# EXCERPTED PASSAGE
==========

Federal agencies have asked Congress to change laws that prevent law enforcement departments from taking down small unmanned aircraft systems (UAS) that present a threat, according to a senior official with the U.S. Department of Homeland Security (DHS). The push comes as the Department of Defense (DOD) has issued guidance allowing military installations to destroy rogue drones.
Interagency working groups advising the White House National Security Council (NSC) have recommended changes to Title 18, the federal criminal code, and specifically to federal wiretap and pen register laws, said Anh Duong, UAS program executive officer with the DHS Science and Technology directorate.
“Technology is really not the long pole in the tent; it’s laws and regulations,” Duong said September 7, during a panel presentation at the InterDrone conference in Las Vegas. “Many years ago, when we wrote those laws, when [Congress] passed those laws, we never anticipated something that will one day fly in the air and be both an aircraft and a flying laptop. We’re running [up] against statutes and laws and regulations that restrict the ability of law enforcement to counter drones, so we need to fix those laws.”

==========

# PROBLEM SET
1 - How would you render this sentence from the article on drone countermeasure laws in Spanish: "The push comes as the Department of Defense (DOD) has issued guidance allowing military installations to destroy rogue drones."
2 - Could you output the part of the article on drone countermeasure laws that opens with the words containing "Interagency working groups" and closes with "and Technology directorate."?

Records from a dataset:
==========

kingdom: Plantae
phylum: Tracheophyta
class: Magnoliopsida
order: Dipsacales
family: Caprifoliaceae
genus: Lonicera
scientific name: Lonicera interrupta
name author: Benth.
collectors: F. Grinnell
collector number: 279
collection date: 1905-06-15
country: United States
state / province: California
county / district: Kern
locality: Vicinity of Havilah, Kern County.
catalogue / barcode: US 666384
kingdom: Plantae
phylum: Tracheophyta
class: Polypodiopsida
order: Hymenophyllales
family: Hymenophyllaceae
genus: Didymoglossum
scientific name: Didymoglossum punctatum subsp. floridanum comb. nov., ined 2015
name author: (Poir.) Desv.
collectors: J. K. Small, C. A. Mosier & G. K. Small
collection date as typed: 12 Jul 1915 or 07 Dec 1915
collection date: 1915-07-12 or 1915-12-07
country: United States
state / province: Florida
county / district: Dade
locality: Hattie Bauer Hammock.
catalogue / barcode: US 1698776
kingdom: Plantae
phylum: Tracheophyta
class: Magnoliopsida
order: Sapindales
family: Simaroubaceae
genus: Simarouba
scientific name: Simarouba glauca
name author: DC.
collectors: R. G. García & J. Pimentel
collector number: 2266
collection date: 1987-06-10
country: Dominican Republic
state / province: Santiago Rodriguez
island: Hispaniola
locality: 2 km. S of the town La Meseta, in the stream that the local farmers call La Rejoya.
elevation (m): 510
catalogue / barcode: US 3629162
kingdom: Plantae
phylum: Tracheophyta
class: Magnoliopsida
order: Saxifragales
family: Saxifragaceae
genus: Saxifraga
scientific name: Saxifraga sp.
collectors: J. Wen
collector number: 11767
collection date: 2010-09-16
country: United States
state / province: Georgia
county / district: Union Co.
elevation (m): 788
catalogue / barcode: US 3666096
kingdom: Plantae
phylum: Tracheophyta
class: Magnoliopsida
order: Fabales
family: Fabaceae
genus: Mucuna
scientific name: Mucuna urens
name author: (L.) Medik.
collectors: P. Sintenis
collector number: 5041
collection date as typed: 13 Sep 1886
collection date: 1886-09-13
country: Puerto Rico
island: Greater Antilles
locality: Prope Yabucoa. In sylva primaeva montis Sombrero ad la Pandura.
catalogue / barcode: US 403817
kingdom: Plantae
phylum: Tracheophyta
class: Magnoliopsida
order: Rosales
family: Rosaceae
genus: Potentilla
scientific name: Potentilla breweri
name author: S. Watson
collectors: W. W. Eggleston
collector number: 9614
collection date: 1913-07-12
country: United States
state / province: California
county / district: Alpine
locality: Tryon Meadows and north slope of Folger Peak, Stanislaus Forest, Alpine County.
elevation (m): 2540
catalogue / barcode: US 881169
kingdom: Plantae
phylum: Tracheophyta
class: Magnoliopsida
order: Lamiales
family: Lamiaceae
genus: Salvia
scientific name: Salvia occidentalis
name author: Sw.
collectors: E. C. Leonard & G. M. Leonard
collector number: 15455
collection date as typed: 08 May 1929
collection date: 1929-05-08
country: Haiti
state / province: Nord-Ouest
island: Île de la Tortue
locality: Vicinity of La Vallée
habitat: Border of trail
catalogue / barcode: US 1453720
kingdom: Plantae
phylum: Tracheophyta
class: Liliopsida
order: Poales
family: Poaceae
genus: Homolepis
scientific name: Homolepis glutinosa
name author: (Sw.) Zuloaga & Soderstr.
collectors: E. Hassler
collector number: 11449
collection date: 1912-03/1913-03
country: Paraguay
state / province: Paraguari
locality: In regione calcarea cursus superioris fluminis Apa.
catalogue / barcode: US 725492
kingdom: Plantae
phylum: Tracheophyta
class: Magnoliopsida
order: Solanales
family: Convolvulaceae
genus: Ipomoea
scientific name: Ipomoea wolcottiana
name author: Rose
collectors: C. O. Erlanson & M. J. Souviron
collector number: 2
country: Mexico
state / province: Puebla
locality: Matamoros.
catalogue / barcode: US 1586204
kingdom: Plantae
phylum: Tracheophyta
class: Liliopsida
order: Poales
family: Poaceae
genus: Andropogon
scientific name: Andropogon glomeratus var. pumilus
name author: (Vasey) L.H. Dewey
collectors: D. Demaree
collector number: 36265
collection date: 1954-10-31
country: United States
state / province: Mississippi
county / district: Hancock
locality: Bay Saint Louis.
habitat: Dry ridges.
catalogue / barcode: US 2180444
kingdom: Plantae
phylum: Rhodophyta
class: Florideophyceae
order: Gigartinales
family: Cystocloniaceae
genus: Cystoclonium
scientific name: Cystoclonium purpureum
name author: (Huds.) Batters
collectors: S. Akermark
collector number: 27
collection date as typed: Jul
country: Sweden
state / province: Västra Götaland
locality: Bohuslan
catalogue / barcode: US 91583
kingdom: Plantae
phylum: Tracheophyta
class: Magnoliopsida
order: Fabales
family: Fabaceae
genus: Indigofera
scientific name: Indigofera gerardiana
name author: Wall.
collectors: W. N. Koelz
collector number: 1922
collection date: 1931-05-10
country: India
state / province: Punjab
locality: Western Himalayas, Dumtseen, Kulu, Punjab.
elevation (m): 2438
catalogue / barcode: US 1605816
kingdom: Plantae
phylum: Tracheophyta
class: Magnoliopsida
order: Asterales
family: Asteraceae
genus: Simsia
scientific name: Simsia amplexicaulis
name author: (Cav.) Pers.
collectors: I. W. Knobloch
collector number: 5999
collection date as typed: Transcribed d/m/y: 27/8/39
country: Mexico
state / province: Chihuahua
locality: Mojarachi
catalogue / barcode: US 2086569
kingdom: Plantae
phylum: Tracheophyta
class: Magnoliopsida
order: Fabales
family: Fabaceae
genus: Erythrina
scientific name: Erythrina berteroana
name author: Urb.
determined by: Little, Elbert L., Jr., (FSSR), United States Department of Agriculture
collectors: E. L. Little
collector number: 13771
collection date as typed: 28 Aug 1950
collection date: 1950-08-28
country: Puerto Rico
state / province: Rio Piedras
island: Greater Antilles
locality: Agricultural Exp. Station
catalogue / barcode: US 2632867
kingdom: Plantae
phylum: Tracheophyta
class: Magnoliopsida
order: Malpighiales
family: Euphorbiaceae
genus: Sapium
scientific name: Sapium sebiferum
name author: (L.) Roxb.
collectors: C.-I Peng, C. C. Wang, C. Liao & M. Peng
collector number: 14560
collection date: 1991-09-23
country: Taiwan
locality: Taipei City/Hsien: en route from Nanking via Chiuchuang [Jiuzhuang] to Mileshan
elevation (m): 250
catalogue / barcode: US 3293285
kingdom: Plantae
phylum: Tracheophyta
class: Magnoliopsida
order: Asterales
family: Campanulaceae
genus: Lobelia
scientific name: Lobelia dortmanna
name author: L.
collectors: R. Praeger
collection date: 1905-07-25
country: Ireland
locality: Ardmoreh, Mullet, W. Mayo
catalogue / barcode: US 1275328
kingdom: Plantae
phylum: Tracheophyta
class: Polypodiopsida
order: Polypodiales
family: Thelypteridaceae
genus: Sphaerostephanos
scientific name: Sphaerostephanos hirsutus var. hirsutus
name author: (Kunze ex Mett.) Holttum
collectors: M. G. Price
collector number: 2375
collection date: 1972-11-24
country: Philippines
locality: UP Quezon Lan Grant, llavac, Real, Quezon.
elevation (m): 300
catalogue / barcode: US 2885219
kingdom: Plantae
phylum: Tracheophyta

==========

# TASK SOLUTIONS
1 - El impulso se produce en un momento en que el Departamento de Defensa (DOD) ha emitido directrices que permiten a las instalaciones militares destruir drones no autorizados.

2 -
Interagency working groups advising the White House National Security Council (NSC) have recommended changes to Title 18, the federal criminal code, and specifically to federal wiretap and pen register laws, said Anh Duong, UAS program executive officer with the DHS Science and Technology directorate.